Josh Gonze, a portfolio manager at Thornburg Investment Management, has recalibrated his perception of what a normal ratio should look like.
A ratio at 100% would have signaled an unrivaled buying opportunity two years ago. Now, Gonze said, it means investors have placed greater value on the shelter of Treasuries.
"Now we think that munis are expensive if they yield less than 100% and cheap if they yield more than 125% of Treasuries," he said, stressing that these are not hard-and-fast numbers. "The old 80% is today's 100%."
Richard Ciccarone, chief research officer at McDonnell Investment Management in Oak Brook, Ill., said this is not the first time the muni market has adjusted to new benchmarks.
Investors used to give more weight to the 30-year triple-A versus the 30-year Treasury, he said. After the Treasury stopped auctioning 30-year paper, investors shifted to comparisons with 10-year bonds, he said.
Depending how much support the federal government offers municipalities, Ciccarone said some investors are pushing to compare munis with agency bonds, like federally guaranteed housing bonds from Fannie Mae or Freddie Mac. He does not agree that this is an appropriate basis of comparison yet.
Ciccarone, who said he expects the muni-Treasury ratio to revert eventually, said investors also should compare munis to taxable-equivalent corporate bond yields.
WAITING FOR NORMALCY
Joseph Mowrer, a portfolio manager for Karpus Investment Management, said he still thinks it is abnormal for a tax-free muni rate to be higher than a taxable Treasury rate.

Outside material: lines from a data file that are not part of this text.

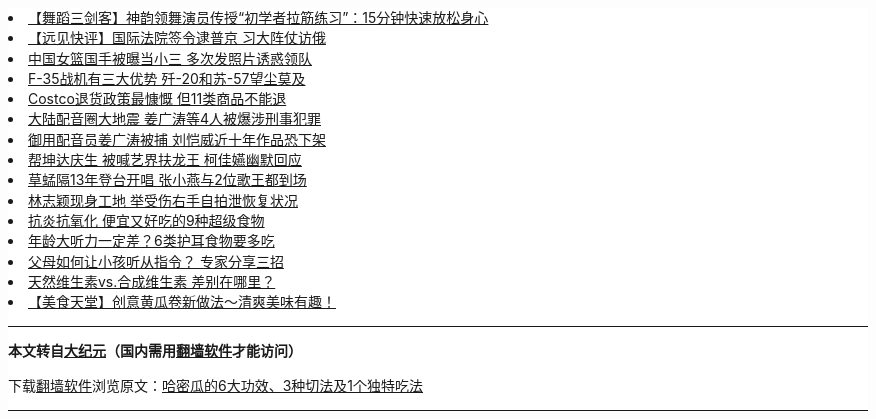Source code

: <li><a href="https://github.com/19920513/djy/blob/master/gb/23/3/18/n13953278.md#1">【舞蹈三剑客】神韵领舞演员传授“初学者拉筋练习”：15分钟快速放松身心</a></li>
<li><a href="https://github.com/19920513/djy/blob/master/gb/23/3/18/n13953183.md#1">【远见快评】国际法院签令逮普京 习大阵仗访俄</a></li>
<li><a href="https://github.com/19920513/djy/blob/master/gb/23/3/18/n13953298.md#1">中国女篮国手被曝当小三 多次发照片诱惑领队</a></li>
<li><a href="https://github.com/19920513/djy/blob/master/gb/23/3/18/n13952900.md#1">F-35战机有三大优势 歼-20和苏-57望尘莫及</a></li>
<li><a href="https://github.com/19920513/djy/blob/master/gb/23/3/17/n13952121.md#1">Costco退货政策最慷慨 但11类商品不能退</a></li>
<li><a href="https://github.com/19920513/djy/blob/master/gb/23/3/18/n13953323.md#1">大陆配音圈大地震 姜广涛等4人被爆涉刑事犯罪</a></li>
<li><a href="https://github.com/19920513/djy/blob/master/gb/23/3/19/n13953953.md#1">御用配音员姜广涛被捕 刘恺威近十年作品恐下架</a></li>
<li><a href="https://github.com/19920513/djy/blob/master/gb/23/3/19/n13953394.md#1">帮坤达庆生 被喊艺界扶龙王 柯佳嬿幽默回应</a></li>
<li><a href="https://github.com/19920513/djy/blob/master/gb/23/3/19/n13953476.md#1">草蜢隔13年登台开唱 张小燕与2位歌王都到场</a></li>
<li><a href="https://github.com/19920513/djy/blob/master/gb/23/3/17/n13952698.md#1">林志颖现身工地 举受伤右手自拍泄恢复状况</a></li>
<li><a href="https://github.com/19920513/djy/blob/master/gb/23/3/14/n13950060.md#1">抗炎抗氧化 便宜又好吃的9种超级食物</a></li>
<li><a href="https://github.com/19920513/djy/blob/master/gb/23/3/15/n13950837.md#1">年龄大听力一定差？6类护耳食物要多吃</a></li>
<li><a href="https://github.com/19920513/djy/blob/master/gb/23/3/19/n13953544.md#1">父母如何让小孩听从指令？ 专家分享三招</a></li>
<li><a href="https://github.com/19920513/djy/blob/master/gb/23/3/7/n13944687.md#1">天然维生素vs.合成维生素 差别在哪里？</a></li>
<li><a href="https://github.com/19920513/djy/blob/master/gb/23/3/18/n13953010.md#1">【美食天堂】创意黄瓜卷新做法～清爽美味有趣！</a></li>
<hr>

<strong>本文转自<a href="https://www.epochtimes.com">大纪元</a>（国内需用<a href="https://github.com/19920513/www/blob/master/README.md#8">翻墙软件</a>才能访问）</strong><p>下载<a href="https://github.com/19920513/www/blob/master/README.md#8">翻墙软件</a>浏览原文：<a href="https://www.epochtimes.com/gb/22/6/11/n13757089.htm">哈密瓜的6大功效、3种切法及1个独特吃法</a></p><hr>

While he said the muni-to-corporate ratio is gaining traction, he still infers value in munis when he looks at the current level of the muni-Treasury ratio.
Buck Stevenson, who manages high-yield munis at Silvercrest Asset Management in New York, said he still expects the ratio to return to normal over time. This is a somewhat bolder statement for high-yield munis than for top-notch paper.
Baa-rated munis at the 10-year point of the MMD yield curve scale still yield twice as much as their counterpart Treasuries. Yields on Treasuries and Baa-rated munis roughly matched for several decades.
"I look at it less, but you still have to pay attention to it," Stevenson said.